**Written task:** Read the listing below and copy out each line where the word "Эквипмент" occurs.
=-=-=
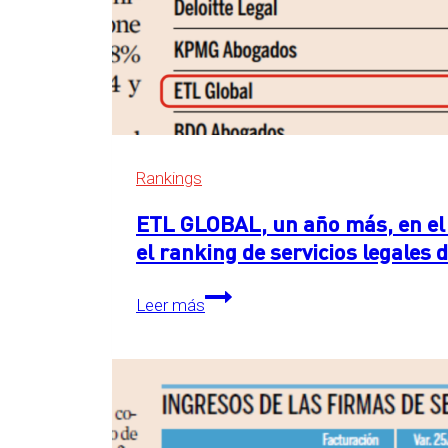
Rankings
ETL GLOBAL, un año más, en el 
el ranking de servicios legales
ETL
Leer más
GLOBAL,
un
año
más,
en
el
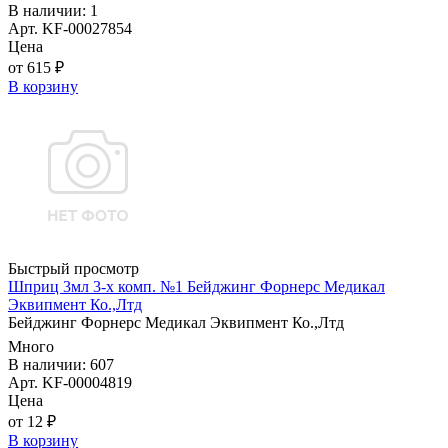
В наличии: 1
Арт. KF-00027854
Цена
от 615 ₽
В корзину
Быстрый просмотр
Шприц 3мл 3-х комп. №1 Бейджинг Форнерс Медикал
Эквипмент Ко.,Лтд
Бейджинг Форнерс Медикал Эквипмент Ко.,Лтд
Много
В наличии: 607
Арт. KF-00004819
Цена
от 12 ₽
В корзину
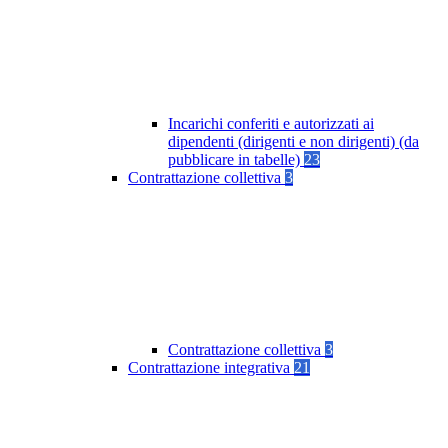
Incarichi conferiti e autorizzati ai
dipendenti (dirigenti e non dirigenti) (da
pubblicare in tabelle)
23
Contrattazione collettiva
3
Contrattazione collettiva
3
Contrattazione integrativa
21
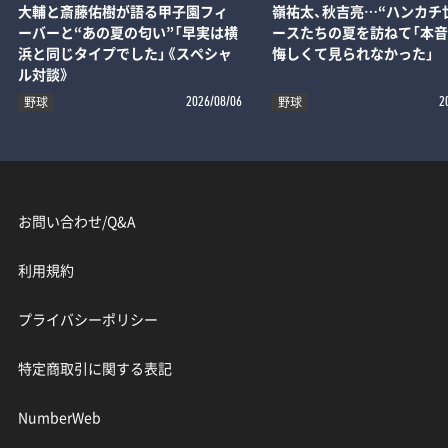
大輔と斎藤佑樹が語る甲子園フィ
嶺祐太、秋吉亮…“ハンカチ
ーバーと“あの夏の匂い”「早実は横
ースたちの夏を訪ねて「本音
浜と同じタイプでした」《スペシャ
悔しくて見られなかった」
ル対談》
野球
野球
2026/08/06
2
お問い合わせ/Q&A
利用規約
プライバシーポリシー
特定商取引に関する表記
NumberWeb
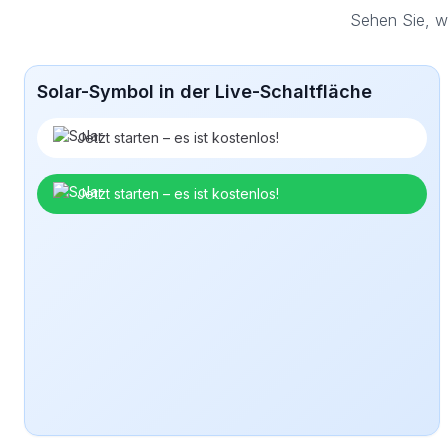
Sehen Sie, w
Solar-Symbol in der Live-Schaltfläche
Jetzt starten – es ist kostenlos!
Jetzt starten – es ist kostenlos!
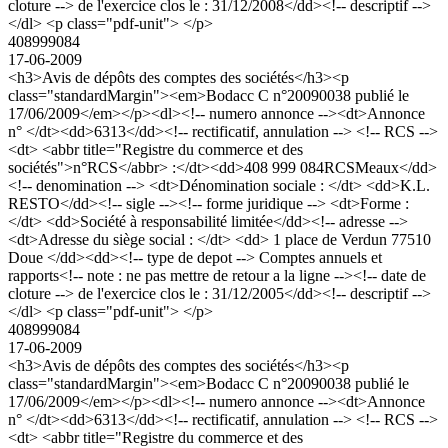
cloture --> de l'exercice clos le : 31/12/2008</dd><!-- descriptif -->
</dl> <p class="pdf-unit"> </p>
408999084
17-06-2009
<h3>Avis de dépôts des comptes des sociétés</h3><p
class="standardMargin"><em>Bodacc C n°20090038 publié le
17/06/2009</em></p><dl><!-- numero annonce --><dt>Annonce
n° </dt><dd>6313</dd><!-- rectificatif, annulation --> <!-- RCS -->
<dt> <abbr title="Registre du commerce et des
sociétés">n°RCS</abbr> :</dt><dd>408 999 084RCSMeaux</dd>
<!-- denomination --> <dt>Dénomination sociale : </dt> <dd>K.L.
RESTO</dd><!-- sigle --><!-- forme juridique --> <dt>Forme :
</dt> <dd>Société à responsabilité limitée</dd><!-- adresse -->
<dt>Adresse du siège social : </dt> <dd> 1 place de Verdun 77510
Doue </dd><dd><!-- type de depot --> Comptes annuels et
rapports<!-- note : ne pas mettre de retour a la ligne --><!-- date de
cloture --> de l'exercice clos le : 31/12/2005</dd><!-- descriptif -->
</dl> <p class="pdf-unit"> </p>
408999084
17-06-2009
<h3>Avis de dépôts des comptes des sociétés</h3><p
class="standardMargin"><em>Bodacc C n°20090038 publié le
17/06/2009</em></p><dl><!-- numero annonce --><dt>Annonce
n° </dt><dd>6313</dd><!-- rectificatif, annulation --> <!-- RCS -->
<dt> <abbr title="Registre du commerce et des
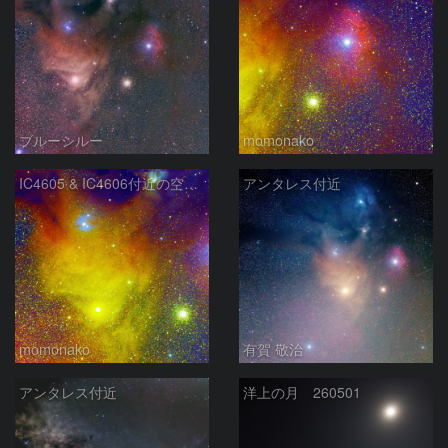
ブルーシルー
momonako
IC4605 & IC4606付近の空域 240705
アンタレス付近
momonako
有賀 敬治
アンタレス付近
洋上の月 260501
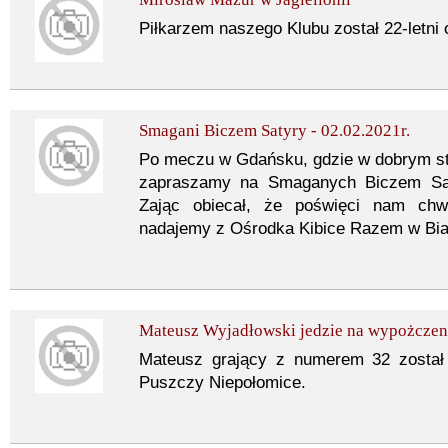
Piłkarzem naszego Klubu został 22-letni 
Smagani Biczem Satyry - 02.02.2021r.
Po meczu w Gdańsku, gdzie w dobrym st
zapraszamy na Smaganych Biczem Saty
Zając obiecał, że poświęci nam chw
nadajemy z Ośrodka Kibice Razem w Bia
Mateusz Wyjadłowski jedzie na wypożczen
Mateusz grający z numerem 32 został
Puszczy Niepołomice.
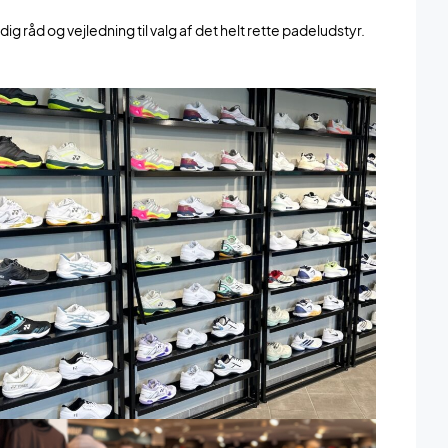
 råd og vejledning til valg af det helt rette padeludstyr.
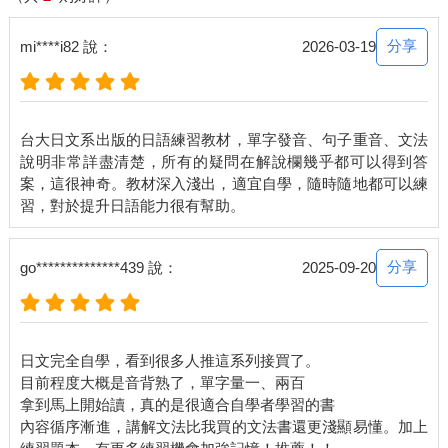
分享
mi****i82 說：
2026-03-19
台大日文系出版的日語練習教材，單字發音、句子重音、文法
說明非常詳盡清楚，所有的疑問在解說欄幾乎都可以得到答
案，這很神奇。教材深入淺出，適宜自學，隨時隨地都可以練
分享
go**************439 說：
2025-09-20
日文完全自學，看到很多人推這系列接買了。
目前程度大概是音背熟了，單字量一、兩百
拿到馬上開始讀，真的是很適合自學者學習的書
內容循序漸進，講解文法比我買的文法書還更淺顯易懂。加上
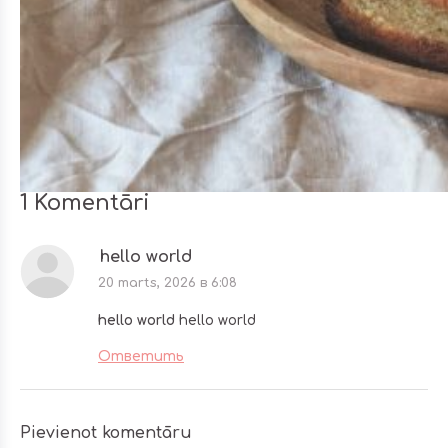
1 Komentāri
hello world
20 marts, 2026 в 6:08
hello world
hello world
Ответить
Pievienot komentāru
=-=-=
**Completed exercise:**
Эквипмент Ко.,Лтд
Бейджинг Форнерс Медикал Эквипмент Ко.,Лтд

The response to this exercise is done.